**Your objective**
Search the records for "leur". Copy every line where it appears.

**Provided records**
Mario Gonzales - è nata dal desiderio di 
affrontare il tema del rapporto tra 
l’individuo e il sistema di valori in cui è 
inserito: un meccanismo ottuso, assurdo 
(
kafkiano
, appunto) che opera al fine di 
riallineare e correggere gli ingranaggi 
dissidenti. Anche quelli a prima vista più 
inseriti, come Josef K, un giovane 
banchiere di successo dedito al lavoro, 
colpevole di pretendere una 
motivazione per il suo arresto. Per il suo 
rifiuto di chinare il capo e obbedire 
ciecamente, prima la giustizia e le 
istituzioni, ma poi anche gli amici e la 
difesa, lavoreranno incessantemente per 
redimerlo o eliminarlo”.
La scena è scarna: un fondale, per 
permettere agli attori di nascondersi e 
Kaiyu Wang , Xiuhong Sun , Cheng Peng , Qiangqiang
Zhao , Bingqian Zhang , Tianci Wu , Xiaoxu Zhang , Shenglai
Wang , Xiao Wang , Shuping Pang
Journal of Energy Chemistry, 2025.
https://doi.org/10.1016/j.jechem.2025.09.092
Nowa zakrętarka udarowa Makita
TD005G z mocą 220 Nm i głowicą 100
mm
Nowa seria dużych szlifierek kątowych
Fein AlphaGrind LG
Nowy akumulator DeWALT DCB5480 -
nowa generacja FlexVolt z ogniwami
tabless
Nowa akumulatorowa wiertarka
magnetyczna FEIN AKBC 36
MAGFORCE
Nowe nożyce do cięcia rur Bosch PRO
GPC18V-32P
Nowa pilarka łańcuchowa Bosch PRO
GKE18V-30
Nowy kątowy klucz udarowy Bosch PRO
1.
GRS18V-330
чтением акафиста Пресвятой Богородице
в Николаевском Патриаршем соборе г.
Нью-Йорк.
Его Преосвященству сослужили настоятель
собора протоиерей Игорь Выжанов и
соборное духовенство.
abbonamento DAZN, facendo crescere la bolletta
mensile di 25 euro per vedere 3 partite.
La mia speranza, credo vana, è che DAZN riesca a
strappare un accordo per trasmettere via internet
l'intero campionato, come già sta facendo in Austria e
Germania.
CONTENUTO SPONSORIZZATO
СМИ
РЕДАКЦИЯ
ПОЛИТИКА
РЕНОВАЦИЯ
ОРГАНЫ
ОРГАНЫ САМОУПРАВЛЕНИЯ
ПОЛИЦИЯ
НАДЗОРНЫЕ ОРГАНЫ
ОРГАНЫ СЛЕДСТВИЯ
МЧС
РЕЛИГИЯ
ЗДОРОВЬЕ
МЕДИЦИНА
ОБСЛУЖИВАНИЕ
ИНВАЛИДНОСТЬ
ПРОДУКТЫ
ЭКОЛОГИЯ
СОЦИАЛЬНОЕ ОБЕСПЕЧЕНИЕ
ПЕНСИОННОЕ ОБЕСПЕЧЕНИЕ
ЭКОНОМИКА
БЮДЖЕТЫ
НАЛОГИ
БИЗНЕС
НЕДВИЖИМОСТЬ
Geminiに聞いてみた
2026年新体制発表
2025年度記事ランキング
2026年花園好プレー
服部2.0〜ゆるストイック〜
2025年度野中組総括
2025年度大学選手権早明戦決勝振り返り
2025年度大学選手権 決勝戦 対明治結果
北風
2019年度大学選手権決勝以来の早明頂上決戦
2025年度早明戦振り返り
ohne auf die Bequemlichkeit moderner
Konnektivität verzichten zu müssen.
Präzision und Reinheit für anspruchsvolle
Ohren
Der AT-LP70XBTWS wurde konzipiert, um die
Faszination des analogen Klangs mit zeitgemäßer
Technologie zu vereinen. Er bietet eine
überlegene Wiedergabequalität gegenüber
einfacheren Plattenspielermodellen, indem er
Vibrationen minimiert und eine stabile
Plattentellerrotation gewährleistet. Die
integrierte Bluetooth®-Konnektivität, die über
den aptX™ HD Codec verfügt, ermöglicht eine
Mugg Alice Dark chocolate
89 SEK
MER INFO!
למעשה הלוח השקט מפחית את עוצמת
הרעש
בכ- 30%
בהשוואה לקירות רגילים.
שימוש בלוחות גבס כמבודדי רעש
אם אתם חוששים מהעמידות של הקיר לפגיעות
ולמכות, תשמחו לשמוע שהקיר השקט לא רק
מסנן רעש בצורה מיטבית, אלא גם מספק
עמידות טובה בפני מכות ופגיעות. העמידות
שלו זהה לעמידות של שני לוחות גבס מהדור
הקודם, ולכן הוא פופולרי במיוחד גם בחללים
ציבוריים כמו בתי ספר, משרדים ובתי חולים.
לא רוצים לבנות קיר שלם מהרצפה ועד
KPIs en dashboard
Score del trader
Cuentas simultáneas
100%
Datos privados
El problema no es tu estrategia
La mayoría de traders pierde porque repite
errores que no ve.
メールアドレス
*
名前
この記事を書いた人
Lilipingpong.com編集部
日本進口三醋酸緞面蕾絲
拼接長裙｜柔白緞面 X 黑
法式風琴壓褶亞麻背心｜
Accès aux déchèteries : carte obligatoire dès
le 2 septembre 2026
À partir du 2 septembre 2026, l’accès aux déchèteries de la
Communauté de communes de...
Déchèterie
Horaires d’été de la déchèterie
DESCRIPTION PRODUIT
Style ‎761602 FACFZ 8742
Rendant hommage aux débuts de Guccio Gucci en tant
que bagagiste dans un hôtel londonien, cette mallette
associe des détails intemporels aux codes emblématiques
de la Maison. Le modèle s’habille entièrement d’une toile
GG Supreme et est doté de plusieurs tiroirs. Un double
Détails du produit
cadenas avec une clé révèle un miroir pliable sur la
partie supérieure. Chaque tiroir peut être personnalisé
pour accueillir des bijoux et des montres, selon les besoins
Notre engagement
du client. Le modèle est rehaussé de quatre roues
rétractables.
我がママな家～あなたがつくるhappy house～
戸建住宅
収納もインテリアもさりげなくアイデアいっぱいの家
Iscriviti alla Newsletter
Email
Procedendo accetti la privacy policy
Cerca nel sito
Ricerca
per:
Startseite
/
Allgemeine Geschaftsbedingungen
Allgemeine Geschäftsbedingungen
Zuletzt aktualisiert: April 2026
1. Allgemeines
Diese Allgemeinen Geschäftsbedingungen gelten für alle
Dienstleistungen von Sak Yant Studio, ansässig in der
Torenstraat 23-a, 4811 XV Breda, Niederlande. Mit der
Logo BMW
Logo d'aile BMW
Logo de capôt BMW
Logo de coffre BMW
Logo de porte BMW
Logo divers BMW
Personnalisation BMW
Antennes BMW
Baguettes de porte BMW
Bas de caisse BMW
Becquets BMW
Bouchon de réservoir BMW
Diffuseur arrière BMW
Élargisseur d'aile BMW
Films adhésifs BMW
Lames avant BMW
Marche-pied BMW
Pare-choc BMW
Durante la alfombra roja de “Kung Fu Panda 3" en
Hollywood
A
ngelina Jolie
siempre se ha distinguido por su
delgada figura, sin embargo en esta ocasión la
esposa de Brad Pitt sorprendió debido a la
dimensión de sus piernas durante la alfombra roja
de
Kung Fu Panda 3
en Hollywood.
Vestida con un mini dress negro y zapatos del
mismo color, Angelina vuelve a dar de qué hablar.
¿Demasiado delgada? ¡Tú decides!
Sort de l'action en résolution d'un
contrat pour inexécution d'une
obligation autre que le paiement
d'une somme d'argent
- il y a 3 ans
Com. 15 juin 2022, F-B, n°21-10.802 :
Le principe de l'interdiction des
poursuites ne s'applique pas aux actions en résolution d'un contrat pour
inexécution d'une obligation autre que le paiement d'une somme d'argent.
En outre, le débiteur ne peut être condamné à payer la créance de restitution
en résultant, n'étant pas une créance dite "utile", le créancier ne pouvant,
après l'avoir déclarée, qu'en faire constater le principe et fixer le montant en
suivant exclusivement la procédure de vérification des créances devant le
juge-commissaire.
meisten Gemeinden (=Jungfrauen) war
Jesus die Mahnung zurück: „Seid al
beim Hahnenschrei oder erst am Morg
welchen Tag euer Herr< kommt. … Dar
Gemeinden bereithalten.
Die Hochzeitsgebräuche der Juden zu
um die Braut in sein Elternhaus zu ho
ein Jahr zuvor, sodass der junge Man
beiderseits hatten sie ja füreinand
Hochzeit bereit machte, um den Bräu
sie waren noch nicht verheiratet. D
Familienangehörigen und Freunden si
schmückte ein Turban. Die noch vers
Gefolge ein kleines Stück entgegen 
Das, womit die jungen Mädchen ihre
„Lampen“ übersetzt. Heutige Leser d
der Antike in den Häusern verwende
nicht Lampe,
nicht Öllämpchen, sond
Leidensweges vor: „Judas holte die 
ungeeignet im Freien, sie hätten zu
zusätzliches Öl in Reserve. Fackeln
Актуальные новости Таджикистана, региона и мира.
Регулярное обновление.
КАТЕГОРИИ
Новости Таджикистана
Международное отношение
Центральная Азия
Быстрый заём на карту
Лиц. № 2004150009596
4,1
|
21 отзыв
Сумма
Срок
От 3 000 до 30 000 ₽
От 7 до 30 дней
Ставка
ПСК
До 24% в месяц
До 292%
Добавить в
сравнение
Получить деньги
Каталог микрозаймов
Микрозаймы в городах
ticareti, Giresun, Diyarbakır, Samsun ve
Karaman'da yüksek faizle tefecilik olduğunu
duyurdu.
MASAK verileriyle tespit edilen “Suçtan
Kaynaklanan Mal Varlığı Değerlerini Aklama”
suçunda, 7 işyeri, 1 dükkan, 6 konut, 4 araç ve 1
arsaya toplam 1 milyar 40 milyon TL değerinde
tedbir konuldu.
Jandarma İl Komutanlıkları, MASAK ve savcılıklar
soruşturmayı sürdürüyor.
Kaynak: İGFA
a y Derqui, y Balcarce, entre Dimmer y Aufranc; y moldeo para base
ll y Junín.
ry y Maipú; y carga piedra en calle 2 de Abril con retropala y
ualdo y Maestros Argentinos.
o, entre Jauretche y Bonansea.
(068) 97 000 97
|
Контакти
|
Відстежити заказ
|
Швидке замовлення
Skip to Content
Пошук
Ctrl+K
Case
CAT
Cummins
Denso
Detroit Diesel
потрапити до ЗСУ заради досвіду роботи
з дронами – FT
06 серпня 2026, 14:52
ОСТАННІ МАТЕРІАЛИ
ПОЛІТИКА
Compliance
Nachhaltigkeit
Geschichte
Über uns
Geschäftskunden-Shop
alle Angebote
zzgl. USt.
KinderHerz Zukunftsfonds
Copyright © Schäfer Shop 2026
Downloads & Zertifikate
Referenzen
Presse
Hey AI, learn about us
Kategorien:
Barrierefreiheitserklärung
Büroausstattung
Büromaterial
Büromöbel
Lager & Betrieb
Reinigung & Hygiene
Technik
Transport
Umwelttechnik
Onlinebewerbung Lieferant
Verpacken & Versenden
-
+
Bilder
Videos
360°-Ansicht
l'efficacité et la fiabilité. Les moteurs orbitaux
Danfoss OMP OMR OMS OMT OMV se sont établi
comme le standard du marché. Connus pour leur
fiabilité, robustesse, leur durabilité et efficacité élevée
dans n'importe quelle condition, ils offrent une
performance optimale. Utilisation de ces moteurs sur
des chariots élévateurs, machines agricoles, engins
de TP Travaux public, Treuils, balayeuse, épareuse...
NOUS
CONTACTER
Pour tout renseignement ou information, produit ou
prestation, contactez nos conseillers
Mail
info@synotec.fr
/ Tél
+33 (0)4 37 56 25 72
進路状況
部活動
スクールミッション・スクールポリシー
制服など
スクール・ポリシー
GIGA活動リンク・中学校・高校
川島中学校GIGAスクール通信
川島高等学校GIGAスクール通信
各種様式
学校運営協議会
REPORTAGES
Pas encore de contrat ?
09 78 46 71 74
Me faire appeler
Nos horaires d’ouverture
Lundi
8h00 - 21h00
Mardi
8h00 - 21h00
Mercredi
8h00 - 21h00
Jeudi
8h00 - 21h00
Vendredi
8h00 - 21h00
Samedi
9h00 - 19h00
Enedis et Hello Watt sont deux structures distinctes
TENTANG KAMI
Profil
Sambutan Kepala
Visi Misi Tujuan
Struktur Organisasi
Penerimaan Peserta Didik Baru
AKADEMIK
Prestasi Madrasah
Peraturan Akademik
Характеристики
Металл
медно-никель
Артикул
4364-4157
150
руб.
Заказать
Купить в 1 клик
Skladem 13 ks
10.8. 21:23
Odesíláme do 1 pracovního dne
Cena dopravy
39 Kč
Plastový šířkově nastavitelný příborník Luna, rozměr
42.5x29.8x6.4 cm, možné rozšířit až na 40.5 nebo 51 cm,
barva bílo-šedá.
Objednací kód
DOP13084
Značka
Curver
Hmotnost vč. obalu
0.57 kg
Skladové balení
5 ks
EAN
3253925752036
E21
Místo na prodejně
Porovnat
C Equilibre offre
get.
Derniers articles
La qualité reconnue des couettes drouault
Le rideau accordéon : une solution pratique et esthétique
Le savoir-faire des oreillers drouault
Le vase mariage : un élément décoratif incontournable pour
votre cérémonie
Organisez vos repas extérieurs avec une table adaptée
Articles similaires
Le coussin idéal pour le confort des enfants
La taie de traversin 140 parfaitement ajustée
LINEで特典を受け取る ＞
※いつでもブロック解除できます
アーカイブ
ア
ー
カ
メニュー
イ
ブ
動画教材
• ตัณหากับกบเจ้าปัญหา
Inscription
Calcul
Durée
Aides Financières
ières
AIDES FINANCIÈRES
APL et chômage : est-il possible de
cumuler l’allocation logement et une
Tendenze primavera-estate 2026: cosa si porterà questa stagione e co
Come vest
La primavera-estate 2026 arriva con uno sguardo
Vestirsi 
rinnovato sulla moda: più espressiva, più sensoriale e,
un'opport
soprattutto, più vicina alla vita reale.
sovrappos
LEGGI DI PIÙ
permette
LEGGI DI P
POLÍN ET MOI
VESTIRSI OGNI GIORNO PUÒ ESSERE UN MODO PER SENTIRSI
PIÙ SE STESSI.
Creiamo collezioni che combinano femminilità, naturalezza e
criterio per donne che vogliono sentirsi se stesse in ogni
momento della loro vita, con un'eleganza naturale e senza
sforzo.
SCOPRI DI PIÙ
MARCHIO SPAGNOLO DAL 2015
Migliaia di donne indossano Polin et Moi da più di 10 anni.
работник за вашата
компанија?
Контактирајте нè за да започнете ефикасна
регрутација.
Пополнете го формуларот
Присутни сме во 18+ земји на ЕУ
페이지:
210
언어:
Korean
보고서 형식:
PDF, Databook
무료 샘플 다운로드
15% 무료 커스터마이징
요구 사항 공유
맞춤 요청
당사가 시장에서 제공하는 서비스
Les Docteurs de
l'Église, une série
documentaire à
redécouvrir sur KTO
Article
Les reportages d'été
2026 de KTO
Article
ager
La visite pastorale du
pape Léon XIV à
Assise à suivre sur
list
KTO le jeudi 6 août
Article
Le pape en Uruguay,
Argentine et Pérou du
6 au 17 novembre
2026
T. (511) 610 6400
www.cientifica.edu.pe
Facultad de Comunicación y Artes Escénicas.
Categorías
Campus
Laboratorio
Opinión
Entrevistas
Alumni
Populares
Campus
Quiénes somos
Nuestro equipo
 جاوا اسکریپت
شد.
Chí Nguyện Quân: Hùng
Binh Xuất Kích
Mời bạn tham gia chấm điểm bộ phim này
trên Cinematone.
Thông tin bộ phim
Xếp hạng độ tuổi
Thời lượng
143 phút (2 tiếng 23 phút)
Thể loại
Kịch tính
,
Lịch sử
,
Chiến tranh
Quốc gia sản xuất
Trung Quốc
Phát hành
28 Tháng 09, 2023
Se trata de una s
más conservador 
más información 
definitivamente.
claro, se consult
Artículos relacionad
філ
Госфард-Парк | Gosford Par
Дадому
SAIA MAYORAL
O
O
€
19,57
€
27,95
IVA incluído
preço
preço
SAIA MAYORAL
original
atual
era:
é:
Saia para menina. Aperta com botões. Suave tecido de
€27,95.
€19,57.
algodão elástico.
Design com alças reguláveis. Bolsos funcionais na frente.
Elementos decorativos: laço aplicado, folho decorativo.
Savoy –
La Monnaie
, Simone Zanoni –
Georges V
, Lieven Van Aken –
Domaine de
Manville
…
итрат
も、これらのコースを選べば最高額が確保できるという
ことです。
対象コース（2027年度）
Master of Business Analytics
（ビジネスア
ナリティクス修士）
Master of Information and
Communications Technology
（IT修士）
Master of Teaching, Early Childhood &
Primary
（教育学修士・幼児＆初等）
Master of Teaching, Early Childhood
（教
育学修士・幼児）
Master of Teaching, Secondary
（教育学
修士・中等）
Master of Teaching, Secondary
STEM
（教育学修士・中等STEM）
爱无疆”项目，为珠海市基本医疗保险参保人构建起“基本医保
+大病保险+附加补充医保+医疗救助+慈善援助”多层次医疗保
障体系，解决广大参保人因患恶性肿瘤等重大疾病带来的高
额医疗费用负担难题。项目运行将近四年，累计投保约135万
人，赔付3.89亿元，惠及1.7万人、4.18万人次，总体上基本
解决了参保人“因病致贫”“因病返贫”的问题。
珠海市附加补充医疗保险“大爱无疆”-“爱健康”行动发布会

**Written answer**
comme le standard du marché. Connus pour leur
fiabilité, robustesse, leur durabilité et efficacité élevée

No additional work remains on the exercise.